They’re Going to Jackson
Johnny Cash famously sang about a plan to visit Jackson:
“When I breeze into that city
People gonna stoop and bow
All them women gonna make me
Teach ’em what they don’t know how.”
We doubt that’s on the agenda of Federal Reserve officials. Nonetheless, the annual monetary policy conference in Jackson Hole, Wyoming, has the potential to produce some explosive results.
The Jackson Hole Economic Symposium is an annual gathering of central bankers, policymakers, academics, and economists that is officially hosted by the Federal Reserve Bank of Kansas City. Last year, Fed chairman Jerome Powell used his turn at the podium to warn that the fight against inflation would cause “pain”—a speech that moved markets by convincing investors that the Fed really meant it when it said it was going to bring down inflation by any means necessary.
The major stock indices dropped as markets digested the possibility of a sustained period of higher rates, higher unemployment, slower growth, and financial stress. Prior to Powell’s speech, the market had been indicating that the Fed was not only near done with rate hikes but prepared to cut. We had just gone through a period of falling inflation, especially in the month-to-month figures, and the market was convinced inflation was in the rear view mirror.

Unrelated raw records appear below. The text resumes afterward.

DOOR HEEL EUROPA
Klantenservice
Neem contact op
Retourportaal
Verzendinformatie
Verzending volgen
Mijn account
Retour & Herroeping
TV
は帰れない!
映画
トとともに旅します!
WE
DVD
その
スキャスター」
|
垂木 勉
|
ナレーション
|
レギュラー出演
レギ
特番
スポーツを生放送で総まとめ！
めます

Sound familiar? Even though the last set of projections from Fed officials indicated that the median expectation of policymakers was for one more hike by the end of the year, the market is giving that just a 30 percent probability, according to the CME Group’s barometer of federal funds futures. The implied odds of a hike at the next meeting in September stand at just 13.5 percent, down from 19 percent a week ago. The market appears convinced that there is no chance of hikes beyond one more.

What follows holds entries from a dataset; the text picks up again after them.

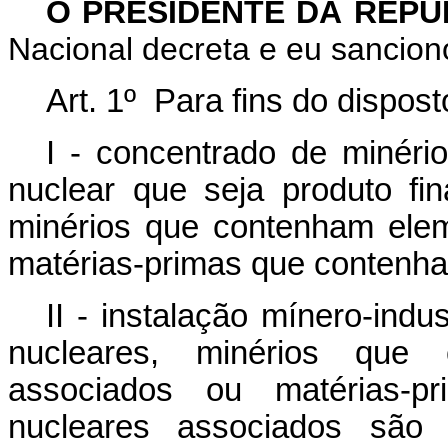
O PRESIDENTE DA REP
Nacional decreta e eu sanciono
Art. 1º Para fins do dispos
I - concentrado de minéri
nuclear que seja produto fin
minérios que contenham ele
matérias-primas que contenh
II - instalação mínero-indus
nucleares, minérios que 
associados ou matérias-p
nucleares associados são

A Shot Across the Bow(man)
Yet Fed officials have been hinting that another hike—or even more—may very well be necessary. Over the weekend Fed Governor Michelle Bowman said that further hikes may be required to restore price stability.
“Additional rate increases will likely be needed to get inflation on a path down to the FOMC’s two percent target,” Bowman said at an event with the Kansas Bankers Association in Colorado on Saturday.
Got that? She used the plural “increases.” Bowman is not just talking about whether the Fed hikes in September or November. She’s indicating that the Fed may have to raise rates multiple times in the future.
Just in case there was any doubt about how significant this use of the plural was, Bowman repeated it in her prepared remarks at an event at the Federal Reserve Bank of Atlanta on Monday.
Federal Reserve Governor Michelle Bowman speaks during a Fed Listens event in Washington, DC, on Oct. 4, 2019. (Zach Gibson/Bloomberg via Getty Images)
“I supported raising the federal funds rate at our July meeting, and I expect that additional increases will likely be needed to lower inflation to the FOMC’s goal. Of course, monetary policy is not on a pre-set path, and I will be closely monitoring the incoming data and their implications for the economic outlook. I will be looking for evidence that inflation is on a consistent and meaningful downward path as I consider whether further increases in the federal funds rate will be needed, and how long the federal funds rate will need to remain at a sufficiently restrictive level,” Bowman said. (Emphasis added.)
As a Fed governor, Bowman will still be a voting member of the Federal Open Market Committee (FOMC) next year. Meanwhile, Austin Goolsbee, the dovish Chicago Fed president, will not be. He’ll be replaced by the less dovish Raphael Bostic of the Atlanta Fed. So, it’s probably a good idea to listen to Bowman’s thoughts on the future of interest rates.
Over to You, Mr. Chairman
The big question, of course, is what does Powell think? We expect he will not give anywhere near as hawkish a speech as he gave at last year’s Jackson Hole confab. But he may be dismayed by the market’s confidence that the Fed is all but done with interest rates and that the next step is a cut sometime next year. Particularly concerning is the current implied view that the Fed will cut next year even if there is no economic downturn to justify lower rates. Pushing back on the “soft landing + rate cuts” view might be enough to roil markets.
It likely did not escape Powell’s notice that wage growth appears to be accelerating and the unemployment rate has fallen. Job creation has slowed but not enough to even keep the unemployment rate at an even level. What’s more, on Monday the Conference Board said that it’s gauge of the labor market suggests that more jobs are coming. That may be enough to prompt Powell to remind the market that the fight against inflation is not over.